Emmanuele Farris si domanda anche come sia stato possibile, da parte degli enti pubblici, «rilasciare autorizzazioni di questo tipo (che il privato chiede legittimamente nell'esercizio della sua funzione imprenditoriale) senza tutelare il bene pubblico con tutti gli accertamenti preliminari e preventivi necessari. E inoltre stupisce come si possa procedere ad interventi così impattanti sugli ecosistemi (in questo caso quello costiero) in territori sprovvisti di strumenti di piano. La mancanza del PUC e del PUL (tra gli altri) impedisce infatti di calare un intervento di questo tipo nel contesto territoriale, valutarne gli impatti non solo sul sito specifico d'intervento ma anche sull'area vasta, e ipotizzare misure di mitigazione e di compensazione».

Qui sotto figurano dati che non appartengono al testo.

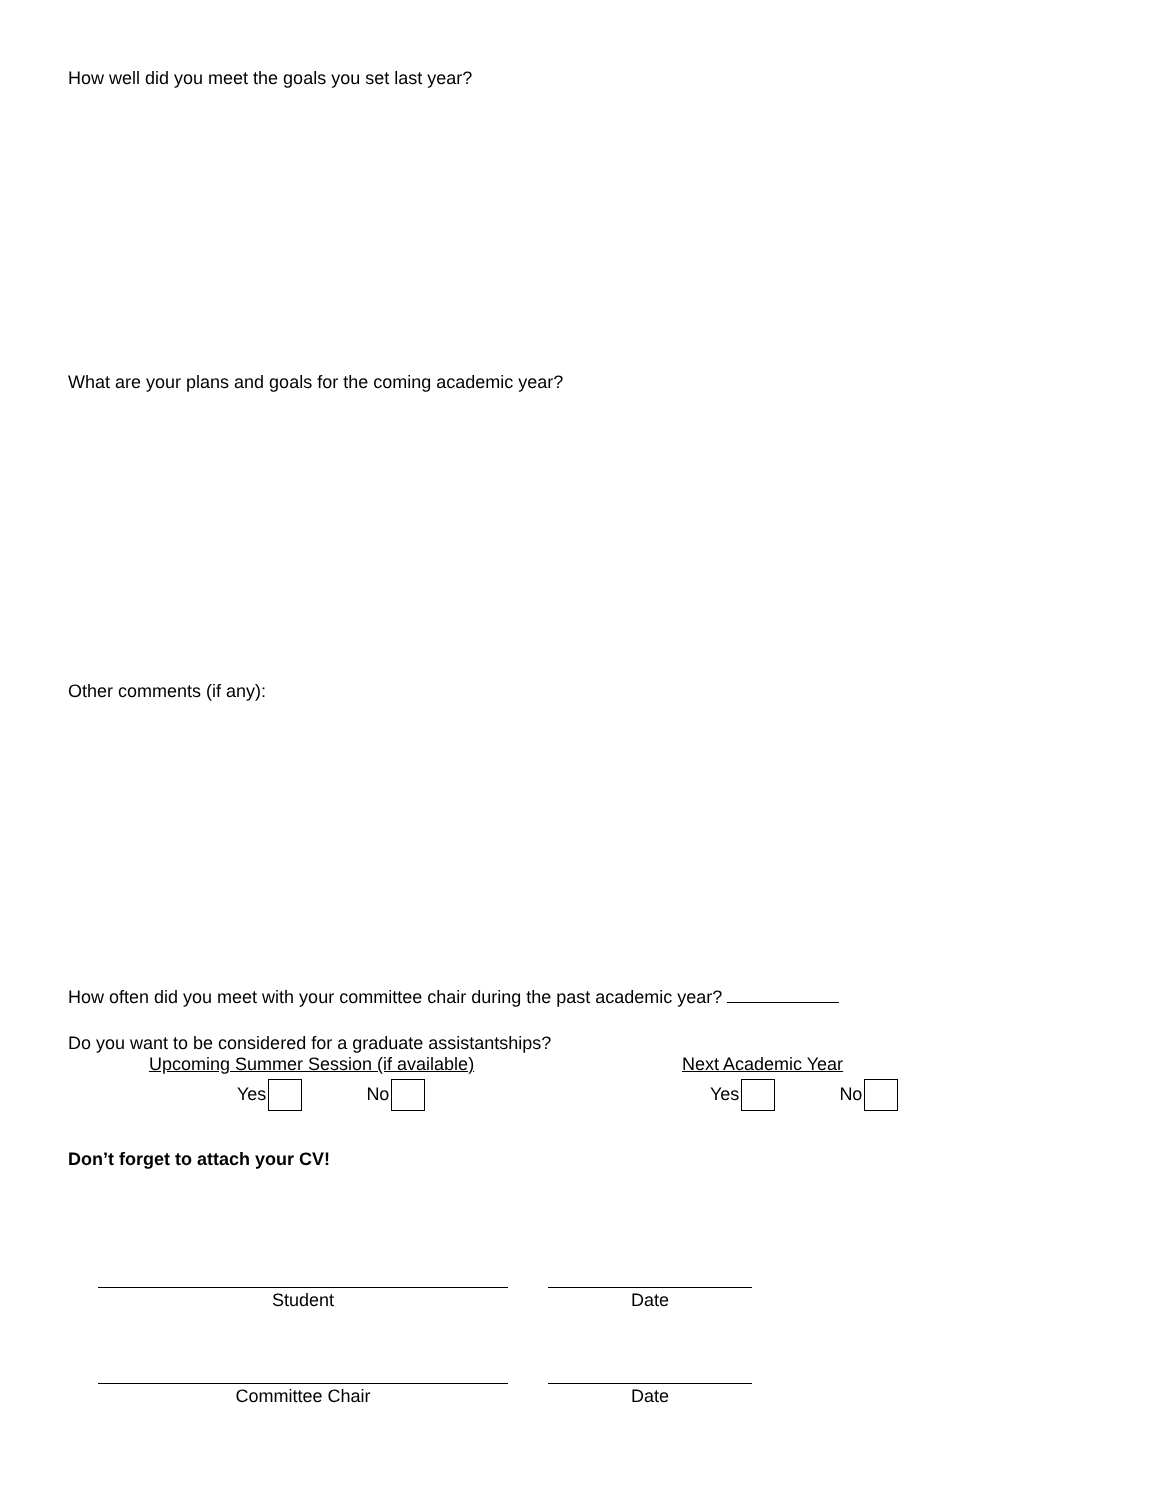How well did you meet the goals you set last year?
What are your plans and goals for the coming academic year?
Other comments (if any):
How often did you meet with your committee chair during the past academic year?
Do you want to be considered for a graduate assistantships?
Upcoming Summer Session (if available)
Yes No
Next Academic Year
Yes No
Don’t forget to attach your CV!
Student Date
Committee Chair Date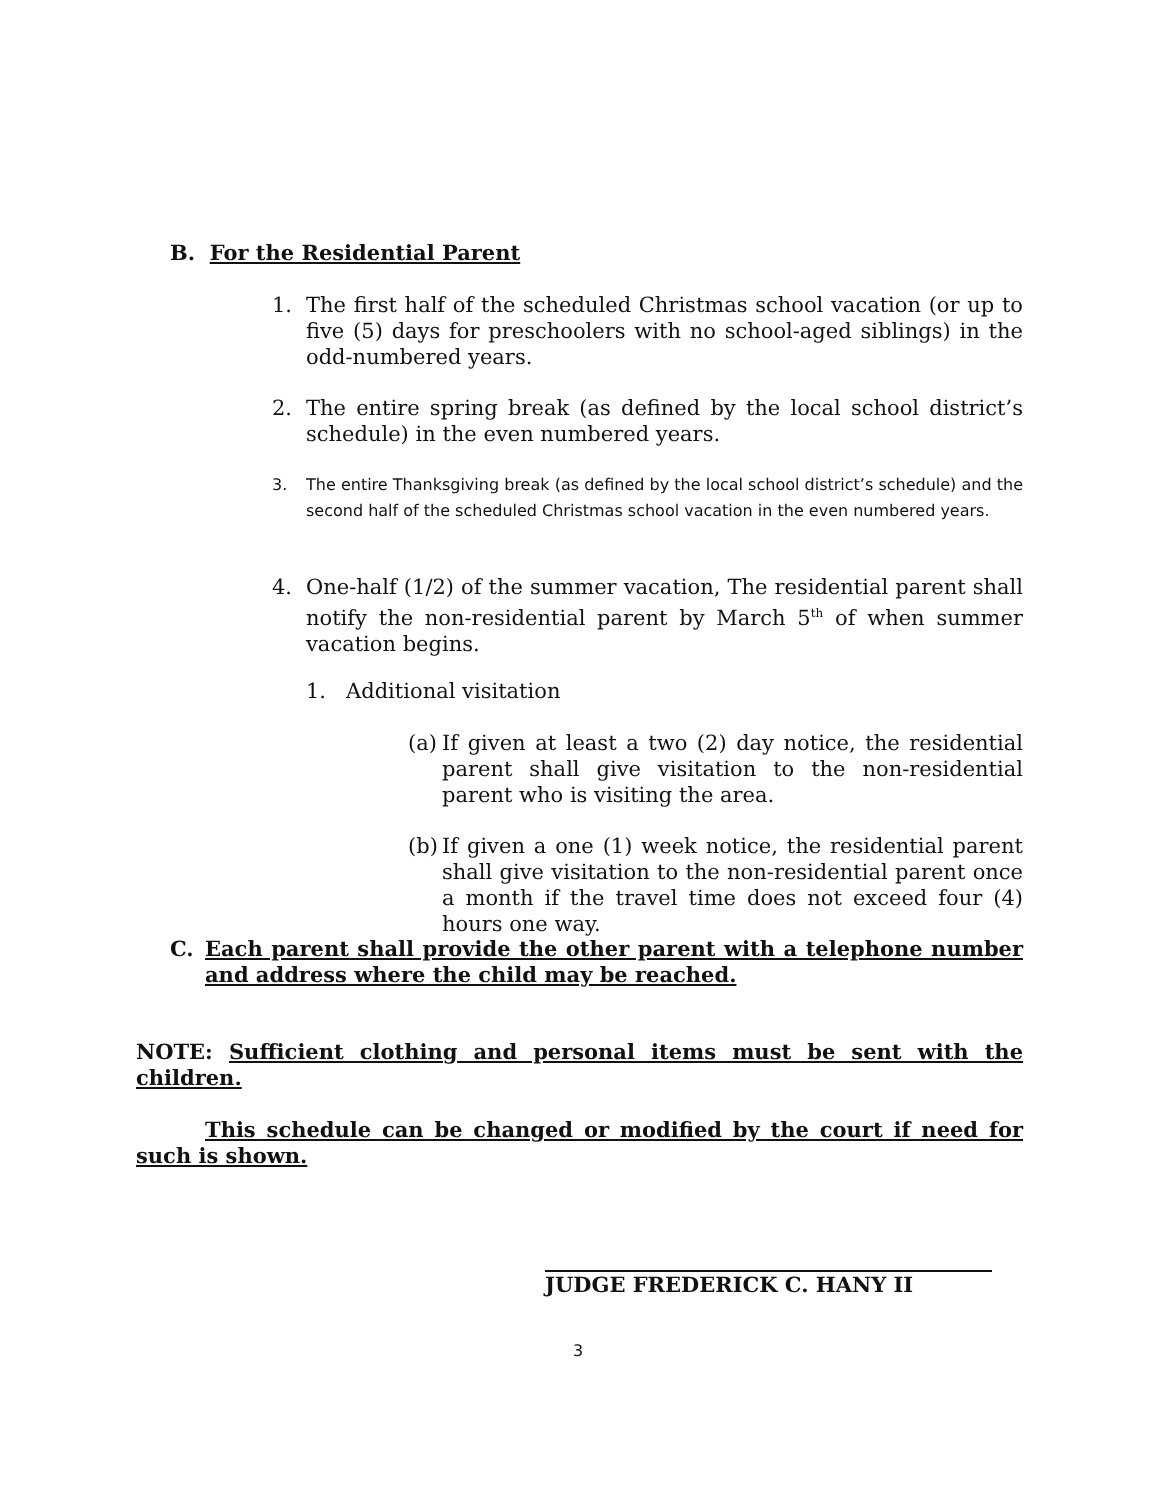B. For the Residential Parent
1. The first half of the scheduled Christmas school vacation (or up to five (5) days for preschoolers with no school-aged siblings) in the odd-numbered years.
2. The entire spring break (as defined by the local school district’s schedule) in the even numbered years.
3. The entire Thanksgiving break (as defined by the local school district’s schedule) and the second half of the scheduled Christmas school vacation in the even numbered years.
4. One-half (1/2) of the summer vacation, The residential parent shall notify the non-residential parent by March 5<sup>th</sup> of when summer vacation begins.
1. Additional visitation
(a) If given at least a two (2) day notice, the residential parent shall give visitation to the non-residential parent who is visiting the area.
(b) If given a one (1) week notice, the residential parent shall give visitation to the non-residential parent once a month if the travel time does not exceed four (4) hours one way.
C. Each parent shall provide the other parent with a telephone number and address where the child may be reached.
NOTE: Sufficient clothing and personal items must be sent with the children.
This schedule can be changed or modified by the court if need for such is shown.
JUDGE FREDERICK C. HANY II
3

Infine, sempre secondo il presidente della sezione sarda della Società Botanica Italiana, le concessioni su aree pubbliche dovrebbero includere clausole di condizionalità. «In altri contesti italiani ed europei è la norma che il concessionario, per utilizzare a fini imprenditoriali un'area pubblica, ne "adotti" un'altra simile che deve aver cura di vigilare, pulire e tutelare a beneficio della comunità, proprio come forma compensativa», spiega meglio Farris. «È quindi necessario un profondo cambio culturale per la gestione delle risorse ambientali, cambio che deve riguardare tutte/i noi, certamente chi fa impresa, ma in primo luogo le istituzioni deputate alla tutela e gestione dei beni pubblici».